In the linux version we do not touch the codel state variables at this phase at all, but retain the previous settings. It may be that dropping and first_above_time get set in roughly the same way in my version, but perhaps if I describe the intent of what should happen, I too will understand this code better. 

The idea of a flow going out of an "active" state is not that any of it´s state needs to be reset. The overall target of fq_codel is to reduce the total delay in all the queues to the target (usually 5ms).

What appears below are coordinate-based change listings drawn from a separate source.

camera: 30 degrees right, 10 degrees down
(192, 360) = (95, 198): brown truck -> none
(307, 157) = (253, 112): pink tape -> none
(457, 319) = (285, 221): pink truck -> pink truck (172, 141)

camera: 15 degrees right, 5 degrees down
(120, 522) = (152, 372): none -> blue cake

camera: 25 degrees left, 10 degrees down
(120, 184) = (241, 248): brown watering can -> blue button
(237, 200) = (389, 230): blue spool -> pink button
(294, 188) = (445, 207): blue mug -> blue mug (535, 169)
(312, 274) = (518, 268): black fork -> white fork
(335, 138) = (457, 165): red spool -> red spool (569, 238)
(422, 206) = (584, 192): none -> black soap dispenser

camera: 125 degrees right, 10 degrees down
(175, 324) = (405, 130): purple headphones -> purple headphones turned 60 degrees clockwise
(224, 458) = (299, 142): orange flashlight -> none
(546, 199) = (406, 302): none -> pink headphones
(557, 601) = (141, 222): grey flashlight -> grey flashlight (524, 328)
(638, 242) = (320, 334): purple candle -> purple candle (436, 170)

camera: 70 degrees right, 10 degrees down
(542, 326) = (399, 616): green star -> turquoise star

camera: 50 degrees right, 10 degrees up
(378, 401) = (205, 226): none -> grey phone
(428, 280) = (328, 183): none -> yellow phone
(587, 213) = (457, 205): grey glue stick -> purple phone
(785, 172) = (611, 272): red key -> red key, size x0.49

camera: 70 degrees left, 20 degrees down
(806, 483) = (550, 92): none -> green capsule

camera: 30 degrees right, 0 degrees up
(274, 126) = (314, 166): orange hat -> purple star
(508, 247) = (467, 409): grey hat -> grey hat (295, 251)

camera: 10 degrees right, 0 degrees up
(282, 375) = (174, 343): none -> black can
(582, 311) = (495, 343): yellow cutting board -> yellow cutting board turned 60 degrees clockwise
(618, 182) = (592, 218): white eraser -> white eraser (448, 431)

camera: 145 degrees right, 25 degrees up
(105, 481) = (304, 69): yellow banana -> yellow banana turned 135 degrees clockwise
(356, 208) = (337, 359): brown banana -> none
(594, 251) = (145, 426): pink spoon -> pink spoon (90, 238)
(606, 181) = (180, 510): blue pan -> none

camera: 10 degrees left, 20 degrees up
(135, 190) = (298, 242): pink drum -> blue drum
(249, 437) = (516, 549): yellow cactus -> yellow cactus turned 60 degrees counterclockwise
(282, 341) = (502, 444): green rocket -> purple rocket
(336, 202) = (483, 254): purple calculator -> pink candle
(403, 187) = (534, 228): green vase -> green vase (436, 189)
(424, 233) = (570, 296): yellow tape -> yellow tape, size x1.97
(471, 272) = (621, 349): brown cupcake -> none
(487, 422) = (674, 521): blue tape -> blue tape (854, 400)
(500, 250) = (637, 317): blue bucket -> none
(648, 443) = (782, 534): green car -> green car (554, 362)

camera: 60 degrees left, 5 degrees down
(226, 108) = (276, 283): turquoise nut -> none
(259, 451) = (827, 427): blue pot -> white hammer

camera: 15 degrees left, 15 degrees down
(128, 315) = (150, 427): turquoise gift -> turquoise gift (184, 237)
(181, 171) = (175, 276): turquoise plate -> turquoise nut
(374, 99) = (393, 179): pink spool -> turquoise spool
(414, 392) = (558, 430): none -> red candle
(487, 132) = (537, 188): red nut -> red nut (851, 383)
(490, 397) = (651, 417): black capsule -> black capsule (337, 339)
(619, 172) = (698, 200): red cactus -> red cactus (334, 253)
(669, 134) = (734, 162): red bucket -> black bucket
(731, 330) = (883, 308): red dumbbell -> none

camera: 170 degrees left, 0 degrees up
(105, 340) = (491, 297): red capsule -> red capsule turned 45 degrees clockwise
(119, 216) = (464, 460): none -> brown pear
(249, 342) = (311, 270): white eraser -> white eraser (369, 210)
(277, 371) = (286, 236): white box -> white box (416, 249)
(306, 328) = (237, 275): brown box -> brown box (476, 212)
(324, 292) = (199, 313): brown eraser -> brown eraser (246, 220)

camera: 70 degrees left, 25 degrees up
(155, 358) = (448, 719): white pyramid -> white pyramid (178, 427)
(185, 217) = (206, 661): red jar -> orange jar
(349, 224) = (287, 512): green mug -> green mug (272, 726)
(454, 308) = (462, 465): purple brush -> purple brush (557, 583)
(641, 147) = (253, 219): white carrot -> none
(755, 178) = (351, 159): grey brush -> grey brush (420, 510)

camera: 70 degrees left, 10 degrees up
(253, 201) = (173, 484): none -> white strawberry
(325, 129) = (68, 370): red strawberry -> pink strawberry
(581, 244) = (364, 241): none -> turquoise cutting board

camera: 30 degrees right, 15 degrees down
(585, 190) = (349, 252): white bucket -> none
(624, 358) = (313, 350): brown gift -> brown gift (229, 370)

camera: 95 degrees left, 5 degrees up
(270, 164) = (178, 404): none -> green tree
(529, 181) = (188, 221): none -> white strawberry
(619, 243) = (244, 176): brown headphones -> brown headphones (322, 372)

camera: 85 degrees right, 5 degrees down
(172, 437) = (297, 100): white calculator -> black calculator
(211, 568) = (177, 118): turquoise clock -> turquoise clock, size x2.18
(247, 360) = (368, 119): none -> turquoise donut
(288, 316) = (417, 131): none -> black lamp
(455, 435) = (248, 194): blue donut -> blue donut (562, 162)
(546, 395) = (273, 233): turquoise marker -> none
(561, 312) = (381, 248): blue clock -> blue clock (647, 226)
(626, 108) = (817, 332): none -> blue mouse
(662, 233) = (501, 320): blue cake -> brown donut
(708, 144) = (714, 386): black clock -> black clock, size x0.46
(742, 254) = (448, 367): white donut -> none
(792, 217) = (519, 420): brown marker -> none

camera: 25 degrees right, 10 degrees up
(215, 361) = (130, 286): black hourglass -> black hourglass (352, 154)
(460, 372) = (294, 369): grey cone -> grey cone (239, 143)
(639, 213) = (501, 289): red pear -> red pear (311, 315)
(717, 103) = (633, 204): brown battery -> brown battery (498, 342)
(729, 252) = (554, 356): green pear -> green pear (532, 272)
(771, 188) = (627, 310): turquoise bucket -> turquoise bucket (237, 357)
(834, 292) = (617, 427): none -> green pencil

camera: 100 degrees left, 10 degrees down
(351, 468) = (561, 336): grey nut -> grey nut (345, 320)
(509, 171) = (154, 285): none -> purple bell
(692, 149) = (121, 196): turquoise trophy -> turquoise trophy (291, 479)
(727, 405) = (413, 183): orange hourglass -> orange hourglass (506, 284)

It maintains a cache of the last
"good" drop rate. 

If a single flow, out of dozens, has an arrival rate like this:

A                      A                    A                 A

And that is still too much relative to the other flows, it needs to get more drops. 

Anyway, instead of checking for or maintaining an active or inactive "state" we just check to see if queue length > 0.

Just saving my state here on this subtley. Also we use the global queue length not the per queue length to turn off the global dropper, which I have to go looking through here to see if it is correct.